■ Text under study
1. Bigger waterchanges. The only thing that truly gets rid of nitrates directly without chemicals or filtration is a waterchange. The % of water you take out will lower your current nitrate by that %. So for example, if your gross volume is 20 gallons, and you remove 10 gallons of water, you effectively lower your nitrate (at that time) by 50%. Now there are exceptions, if you feed a bunch right after or have something dying/rotting in the tank the nitrate can raise back up.

 

2. Feed less frozen and when feeding frozen, thaw, filter, and rinse. Most frozen foods in cube forms or chopped forms contain a lot of nutrients that will not be utilized by the animals targeted at being fed. A good way at avoiding adding food that will inevitably be waste is to thaw and rinse the frozen food in RO water. After the food is thawed completely I take a fine mesh net and pour the water down the drain. The small particles will go through the holes and the food that your fish will eat will remain behind.

 

3. Skim wet, or get a better skimmer. "Wet" skimming will pull more nutrients out at the cost of using more seawater, so you will need to monitor your salinity more. Upgrading your skimmer can help dramatically as well if your skimmer isn't effective.

■ Work task
Reproduce the aquarium nitrate tips above word for word, from start to finish.

Saved data entries:
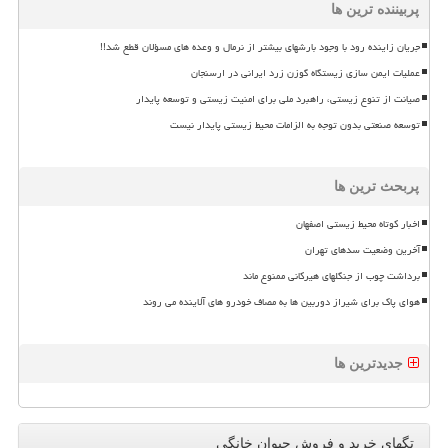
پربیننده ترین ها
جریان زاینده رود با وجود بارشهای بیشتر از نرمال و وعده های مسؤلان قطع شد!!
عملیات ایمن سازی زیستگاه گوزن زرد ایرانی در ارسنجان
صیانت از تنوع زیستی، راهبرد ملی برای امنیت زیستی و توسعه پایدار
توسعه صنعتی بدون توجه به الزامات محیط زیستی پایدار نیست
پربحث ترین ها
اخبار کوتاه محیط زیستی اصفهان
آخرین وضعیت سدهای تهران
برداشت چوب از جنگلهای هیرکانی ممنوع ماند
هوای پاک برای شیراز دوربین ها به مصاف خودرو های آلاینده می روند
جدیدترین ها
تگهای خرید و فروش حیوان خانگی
* * *
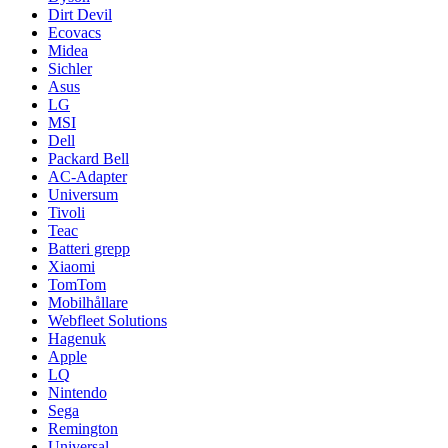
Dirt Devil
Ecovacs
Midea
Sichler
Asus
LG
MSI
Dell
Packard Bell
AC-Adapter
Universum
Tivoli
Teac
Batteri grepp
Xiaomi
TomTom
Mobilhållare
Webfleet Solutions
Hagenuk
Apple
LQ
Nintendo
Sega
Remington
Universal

■ Result for this task
1. Bigger waterchanges. The only thing that truly gets rid of nitrates directly without chemicals or filtration is a waterchange. The % of water you take out will lower your current nitrate by that %. So for example, if your gross volume is 20 gallons, and you remove 10 gallons of water, you effectively lower your nitrate (at that time) by 50%. Now there are exceptions, if you feed a bunch right after or have something dying/rotting in the tank the nitrate can raise back up.

 

2. Feed less frozen and when feeding frozen, thaw, filter, and rinse. Most frozen foods in cube forms or chopped forms contain a lot of nutrients that will not be utilized by the animals targeted at being fed. A good way at avoiding adding food that will inevitably be waste is to thaw and rinse the frozen food in RO water. After the food is thawed completely I take a fine mesh net and pour the water down the drain. The small particles will go through the holes and the food that your fish will eat will remain behind.

 

3. Skim wet, or get a better skimmer. "Wet" skimming will pull more nutrients out at the cost of using more seawater, so you will need to monitor your salinity more. Upgrading your skimmer can help dramatically as well if your skimmer isn't effective.